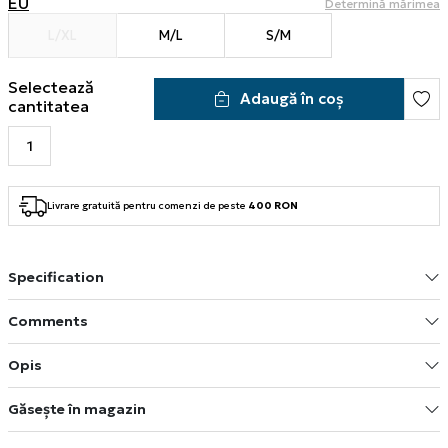
EU
Determină mărimea
L/XL
M/L
S/M
Selectează
Adaugă în coș
cantitatea
Livrare gratuită pentru comenzi de peste
400 RON
Specification
Comments
Opis
Găsește în magazin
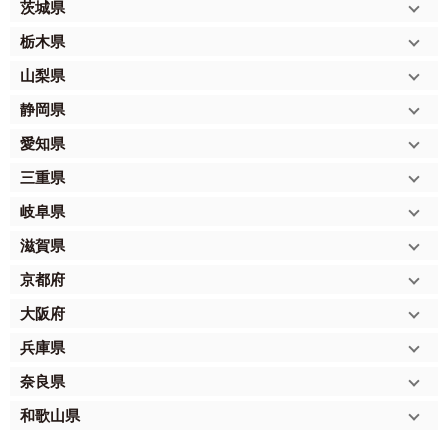
茨城県
栃木県
山梨県
静岡県
愛知県
三重県
岐阜県
滋賀県
京都府
大阪府
兵庫県
奈良県
和歌山県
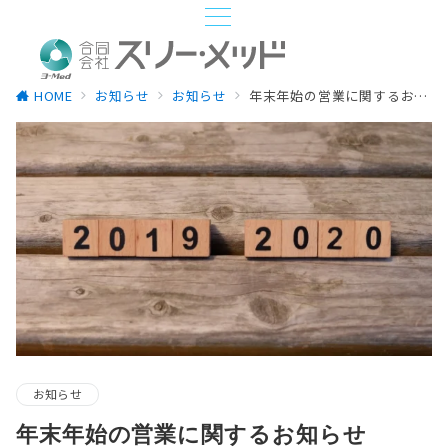
HOME
お知らせ
お知らせ
年末年始の営業に関するお知らせ（2019-2020）
お知らせ
年末年始の営業に関するお知らせ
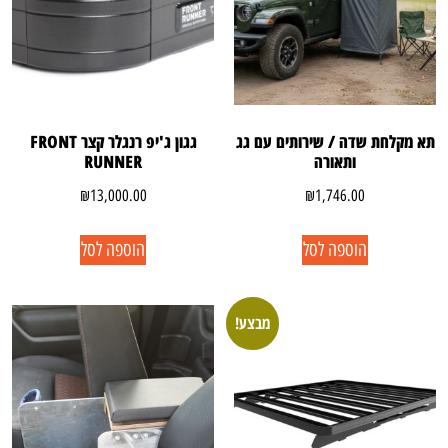
תא מקלחת שדה / שירותים עם גג
גגון ג'יפ רנגלר קצר FRONT
ותאורה
RUNNER
₪
13,000.00
₪
1,746.00
הוספה לסל
הוספה לסל
מבצע!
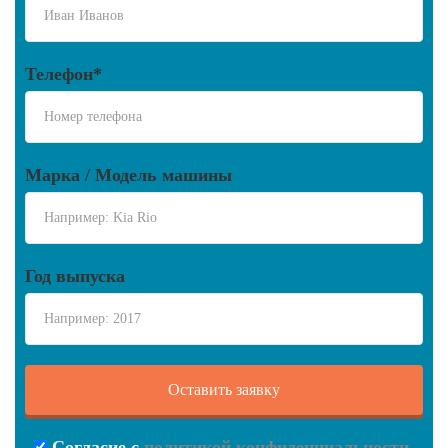
Телефон*
Марка / Модель машины
Год выпуска
Согласие с
политикой конфиденциальности
.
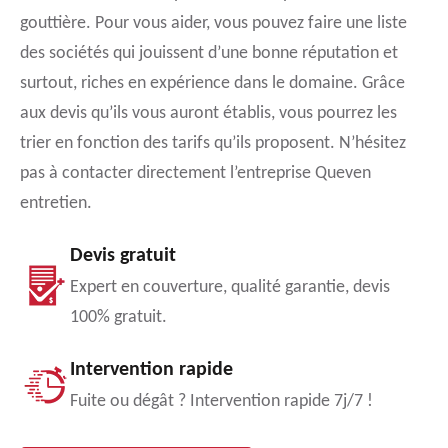
gouttière. Pour vous aider, vous pouvez faire une liste
des sociétés qui jouissent d’une bonne réputation et
surtout, riches en expérience dans le domaine. Grâce
aux devis qu’ils vous auront établis, vous pourrez les
trier en fonction des tarifs qu’ils proposent. N’hésitez
pas à contacter directement l’entreprise Queven
entretien.
Devis gratuit
Expert en couverture, qualité garantie, devis
100% gratuit.
Intervention rapide
Fuite ou dégât ? Intervention rapide 7j/7 !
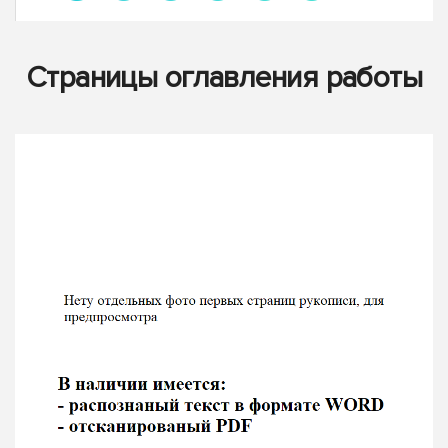
Страницы оглавления работы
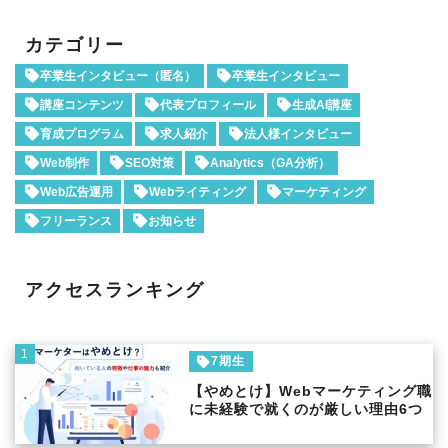
カテゴリー
卒業生インタビュー（匿名）
卒業生インタビュー
講座コンテンツ
代表プロフィール
生成AI講座
育成プログラム
求人紹介
法人様インタビュー
Web制作
SEO対策
Analytics（GA分析）
Web広告運用
Webライティング
マーケティング
フリーランス
お知らせ
アクセスランキング
1
7期生
【やめとけ】Webマーケティング職
に未経験で就くのが厳しい理由6つ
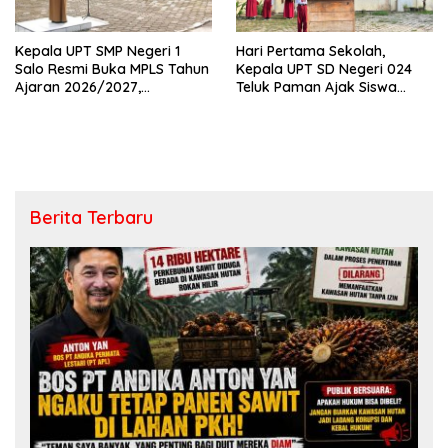
Kepala UPT SMP Negeri 1
Hari Pertama Sekolah,
Salo Resmi Buka MPLS Tahun
Kepala UPT SD Negeri 024
Ajaran 2026/2027,
Teluk Paman Ajak Siswa
Pengawas Pembina Lakukan
Bangun Disiplin dan Raih
Monitoring
Prestasi
Berita Terbaru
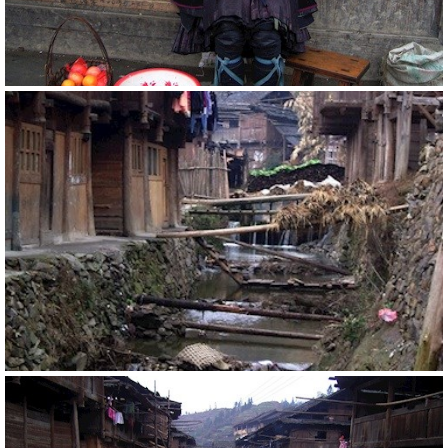
20805
RM
20798
RM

Activity: Take every line above carrying "Kepala" and return it.

Solution below:
Kepala UPT SMP Negeri 1
Kepala UPT SD Negeri 024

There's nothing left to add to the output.